Anyone sipping on a soft drink, for example, or having a picnic, or filling up a hummingbird feeder with sweet sugar-water during these times of year, will undoubtedly have unwanted encounters with yellowjackets and hornets. These insects are as unyielding as they come when it comes to satiating their sweet tooth.
This can be extremely frustrating, and sometimes torturous if one such angry yellowjacket decides to sting. Unlike honeybees that are equipped with barbed stingers that detach from their abdomens after use and thus can be used only once (ultimately killing the insect), yellowjackets and hornets can sting multiple times with their smooth stingers that remain attached to their bodies - another not-so-comforting difference between wasps and bees.
Such as it is, certain precautions should be considered when working or playing around sites known to harbor yellowjackets and hornets.
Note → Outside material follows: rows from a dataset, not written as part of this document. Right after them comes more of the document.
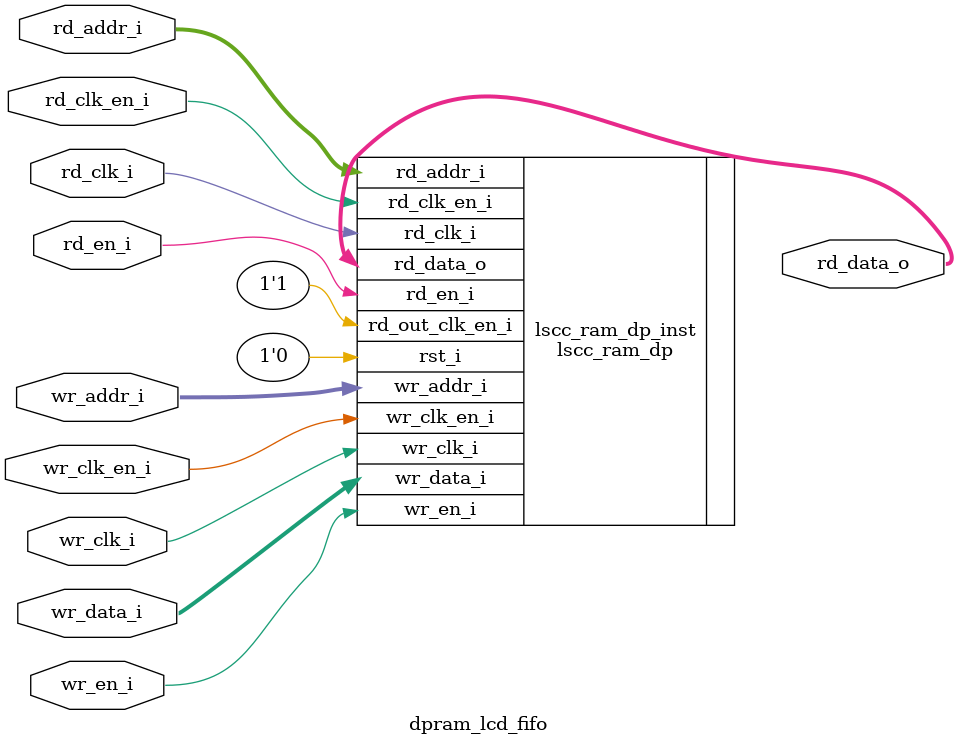
<source format=v>
/*******************************************************************************
    Verilog netlist generated by IPGEN Radiant
    Soft IP Version: 1.0.0
    Mon Nov 05 11:43:41 2018
*******************************************************************************/
/*******************************************************************************
    Include IP core template files.
*******************************************************************************/
`include "core/lscc_ram_dp.v"
/*******************************************************************************
    Wrapper Module generated per user settings.
*******************************************************************************/
module dpram_lcd_fifo (wr_clk_i, rd_clk_i, wr_clk_en_i, rd_en_i, rd_clk_en_i,
    wr_en_i, wr_data_i, wr_addr_i, rd_addr_i, rd_data_o);
    input  wr_clk_i;
    input  rd_clk_i;
    input  wr_clk_en_i;
    input  rd_en_i;
    input  rd_clk_en_i;
    input  wr_en_i;
    input  [15:0]  wr_data_i;
    input  [7:0]  wr_addr_i;
    input  [7:0]  rd_addr_i;
    output  [15:0]  rd_data_o;
    lscc_ram_dp #(.WADDR_DEPTH(256),
        .WDATA_WIDTH(16),
        .RADDR_DEPTH(256),
        .RDATA_WIDTH(16),
        .WADDR_WIDTH(8),
        .REGMODE("noreg"),
        .RADDR_WIDTH(8),
        .RESETMODE("sync"),
        .INIT_MODE("mem_file"),
        .INIT_FILE("misc/tft_lcd_dpram_lcd_fifo_copy.mem"),
        .INIT_FILE_FORMAT("hex"))
    lscc_ram_dp_inst(.wr_clk_i(wr_clk_i),
        .rd_clk_i(rd_clk_i),
        .rst_i(1'b0),
        .wr_clk_en_i(wr_clk_en_i),
        .rd_en_i(rd_en_i),
        .rd_clk_en_i(rd_clk_en_i),
        .rd_out_clk_en_i(1'b1),
        .wr_en_i(wr_en_i),
        .wr_data_i(wr_data_i),
        .wr_addr_i(wr_addr_i),
        .rd_addr_i(rd_addr_i),
        .rd_data_o(rd_data_o));
endmodule
</source>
Be careful where you walk in the woods and be mindful where your feet are placed when navigating dense vegetation and woody undergrowth.
Because a swallowed yellowjacket or hornet may possibly lead to a stung throat, which could potentially become life threatening for some people, cans or bottles of soft drinks that are open and unattended should be inspected prior to drinking. Moreover, keep the lids of garbage receptacles closed tightly at all times. Once a food source is discovered, more and more yellowjackets and hornets will come for the bounty.
Another very common relative of yellowjackets is the bald-faced hornet. If you feed hummingbirds, you probably have seen this insect at your feeders too. They're larger than yellowjackets and are mostly black in color with whitish markings. These are the species of hornet that construct the amazingly large football-shaped paper nests that hang from the branches of trees and large shrubs, and sometimes from buildings or other structures.
Bald-faced hornets are "mild" pollinators, because they do feed on the nectar of flowers from time to time. They mostly, however, feed on other insects such as flies. And like yellowjackets and other wasps, these species of hornets are colonial and, so, have a very distinct caste system.
The workers, which are infertile females, perform all the labor in the complex social system such as nest building, defending the colony, and food gathering. Queens are of course the egg-laying fertile females, while the drones are the fertile males.
Indeed, yellowjackets and hornets are beautiful insects. And while many of us don't especially care for cleaning their bodies from our hummingbird feeders, or trying to keep them from the feeders in the first place, I am nonetheless appreciative of these hard-working, attractive insects anyway. Yellowjackets and hornets, and others like them, are as interesting as they come as we get out and enjoy the great outdoors.